WHAT IS NEEDED: Within the entries underneath, how many lines include the string "GEBAKKEN"? State only the number.

TASK INPUT:
====
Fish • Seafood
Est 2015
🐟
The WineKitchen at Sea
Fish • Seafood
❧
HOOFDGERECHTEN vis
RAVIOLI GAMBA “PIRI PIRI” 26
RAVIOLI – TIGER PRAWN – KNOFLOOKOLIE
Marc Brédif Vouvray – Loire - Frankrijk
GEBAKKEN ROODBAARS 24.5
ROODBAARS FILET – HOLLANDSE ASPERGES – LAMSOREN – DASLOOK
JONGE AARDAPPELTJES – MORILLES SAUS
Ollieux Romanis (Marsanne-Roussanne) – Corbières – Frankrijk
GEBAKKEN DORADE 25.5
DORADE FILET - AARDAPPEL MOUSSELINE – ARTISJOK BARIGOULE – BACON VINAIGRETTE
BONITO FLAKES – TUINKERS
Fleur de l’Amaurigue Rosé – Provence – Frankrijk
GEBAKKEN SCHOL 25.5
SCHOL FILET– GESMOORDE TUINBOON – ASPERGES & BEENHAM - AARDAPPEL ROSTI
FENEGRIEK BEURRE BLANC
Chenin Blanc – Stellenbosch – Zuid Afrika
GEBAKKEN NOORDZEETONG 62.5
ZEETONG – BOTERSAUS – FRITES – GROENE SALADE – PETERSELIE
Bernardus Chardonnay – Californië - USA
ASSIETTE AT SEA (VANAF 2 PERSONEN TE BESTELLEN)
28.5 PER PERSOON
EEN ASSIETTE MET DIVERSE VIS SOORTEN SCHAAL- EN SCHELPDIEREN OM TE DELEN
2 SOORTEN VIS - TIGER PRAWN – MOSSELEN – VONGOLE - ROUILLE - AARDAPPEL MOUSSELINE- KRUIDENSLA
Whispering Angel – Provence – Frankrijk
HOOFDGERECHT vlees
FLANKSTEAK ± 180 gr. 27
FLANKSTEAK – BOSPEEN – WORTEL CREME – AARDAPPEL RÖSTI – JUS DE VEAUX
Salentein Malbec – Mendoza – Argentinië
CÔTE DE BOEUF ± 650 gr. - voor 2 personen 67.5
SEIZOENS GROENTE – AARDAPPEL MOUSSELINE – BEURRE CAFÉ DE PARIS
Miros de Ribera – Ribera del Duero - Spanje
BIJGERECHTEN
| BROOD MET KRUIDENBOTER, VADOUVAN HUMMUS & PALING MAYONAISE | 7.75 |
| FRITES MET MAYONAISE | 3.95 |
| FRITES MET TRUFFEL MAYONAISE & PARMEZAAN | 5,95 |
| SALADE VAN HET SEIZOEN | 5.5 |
====
RESPONSE: 4